§ **WRITTEN TASK**:
Reproduce every line of the data below, keeping each character, space, and line break unchanged.

§ **INPUT FOR THIS TASK**:
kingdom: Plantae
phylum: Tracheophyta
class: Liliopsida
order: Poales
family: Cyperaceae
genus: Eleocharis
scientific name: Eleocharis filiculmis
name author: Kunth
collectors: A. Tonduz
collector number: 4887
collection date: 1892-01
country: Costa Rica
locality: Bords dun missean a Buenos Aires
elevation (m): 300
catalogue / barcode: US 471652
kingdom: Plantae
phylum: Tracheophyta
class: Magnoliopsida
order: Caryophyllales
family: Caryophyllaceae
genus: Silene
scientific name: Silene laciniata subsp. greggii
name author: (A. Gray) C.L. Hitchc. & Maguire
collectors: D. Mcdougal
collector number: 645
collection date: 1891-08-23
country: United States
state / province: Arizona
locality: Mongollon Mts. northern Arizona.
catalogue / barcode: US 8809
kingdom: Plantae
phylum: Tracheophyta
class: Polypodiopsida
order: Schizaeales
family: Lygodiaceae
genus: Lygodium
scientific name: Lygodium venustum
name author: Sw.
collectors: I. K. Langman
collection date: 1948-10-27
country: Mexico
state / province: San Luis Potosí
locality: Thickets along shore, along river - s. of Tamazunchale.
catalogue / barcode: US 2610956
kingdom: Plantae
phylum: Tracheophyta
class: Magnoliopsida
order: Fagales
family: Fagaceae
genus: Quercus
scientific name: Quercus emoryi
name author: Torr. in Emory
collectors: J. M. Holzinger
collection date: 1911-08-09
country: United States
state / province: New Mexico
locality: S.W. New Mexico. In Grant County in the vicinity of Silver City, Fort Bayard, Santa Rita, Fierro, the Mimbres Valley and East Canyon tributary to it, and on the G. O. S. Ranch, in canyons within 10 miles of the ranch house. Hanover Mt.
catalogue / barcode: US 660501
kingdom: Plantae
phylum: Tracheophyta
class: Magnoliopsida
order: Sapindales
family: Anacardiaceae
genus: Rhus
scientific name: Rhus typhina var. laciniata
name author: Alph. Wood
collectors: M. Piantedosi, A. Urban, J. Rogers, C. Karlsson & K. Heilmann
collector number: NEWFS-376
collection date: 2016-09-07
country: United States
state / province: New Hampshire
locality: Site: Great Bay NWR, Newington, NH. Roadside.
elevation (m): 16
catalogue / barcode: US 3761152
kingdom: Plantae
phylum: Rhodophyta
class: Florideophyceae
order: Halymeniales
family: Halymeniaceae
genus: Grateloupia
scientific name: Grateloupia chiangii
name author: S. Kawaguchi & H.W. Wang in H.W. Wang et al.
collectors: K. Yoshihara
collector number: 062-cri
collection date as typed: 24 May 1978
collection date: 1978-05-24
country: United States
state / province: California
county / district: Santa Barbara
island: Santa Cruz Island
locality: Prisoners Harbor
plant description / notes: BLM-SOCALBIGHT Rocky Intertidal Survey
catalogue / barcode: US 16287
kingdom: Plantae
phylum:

§ **COMPLETE OUTPUT**:
kingdom: Plantae
phylum: Tracheophyta
class: Liliopsida
order: Poales
family: Cyperaceae
genus: Eleocharis
scientific name: Eleocharis filiculmis
name author: Kunth
collectors: A. Tonduz
collector number: 4887
collection date: 1892-01
country: Costa Rica
locality: Bords dun missean a Buenos Aires
elevation (m): 300
catalogue / barcode: US 471652
kingdom: Plantae
phylum: Tracheophyta
class: Magnoliopsida
order: Caryophyllales
family: Caryophyllaceae
genus: Silene
scientific name: Silene laciniata subsp. greggii
name author: (A. Gray) C.L. Hitchc. & Maguire
collectors: D. Mcdougal
collector number: 645
collection date: 1891-08-23
country: United States
state / province: Arizona
locality: Mongollon Mts. northern Arizona.
catalogue / barcode: US 8809
kingdom: Plantae
phylum: Tracheophyta
class: Polypodiopsida
order: Schizaeales
family: Lygodiaceae
genus: Lygodium
scientific name: Lygodium venustum
name author: Sw.
collectors: I. K. Langman
collection date: 1948-10-27
country: Mexico
state / province: San Luis Potosí
locality: Thickets along shore, along river - s. of Tamazunchale.
catalogue / barcode: US 2610956
kingdom: Plantae
phylum: Tracheophyta
class: Magnoliopsida
order: Fagales
family: Fagaceae
genus: Quercus
scientific name: Quercus emoryi
name author: Torr. in Emory
collectors: J. M. Holzinger
collection date: 1911-08-09
country: United States
state / province: New Mexico
locality: S.W. New Mexico. In Grant County in the vicinity of Silver City, Fort Bayard, Santa Rita, Fierro, the Mimbres Valley and East Canyon tributary to it, and on the G. O. S. Ranch, in canyons within 10 miles of the ranch house. Hanover Mt.
catalogue / barcode: US 660501
kingdom: Plantae
phylum: Tracheophyta
class: Magnoliopsida
order: Sapindales
family: Anacardiaceae
genus: Rhus
scientific name: Rhus typhina var. laciniata
name author: Alph. Wood
collectors: M. Piantedosi, A. Urban, J. Rogers, C. Karlsson & K. Heilmann
collector number: NEWFS-376
collection date: 2016-09-07
country: United States
state / province: New Hampshire
locality: Site: Great Bay NWR, Newington, NH. Roadside.
elevation (m): 16
catalogue / barcode: US 3761152
kingdom: Plantae
phylum: Rhodophyta
class: Florideophyceae
order: Halymeniales
family: Halymeniaceae
genus: Grateloupia
scientific name: Grateloupia chiangii
name author: S. Kawaguchi & H.W. Wang in H.W. Wang et al.
collectors: K. Yoshihara
collector number: 062-cri
collection date as typed: 24 May 1978
collection date: 1978-05-24
country: United States
state / province: California
county / district: Santa Barbara
island: Santa Cruz Island
locality: Prisoners Harbor
plant description / notes: BLM-SOCALBIGHT Rocky Intertidal Survey
catalogue / barcode: US 16287
kingdom: Plantae
phylum:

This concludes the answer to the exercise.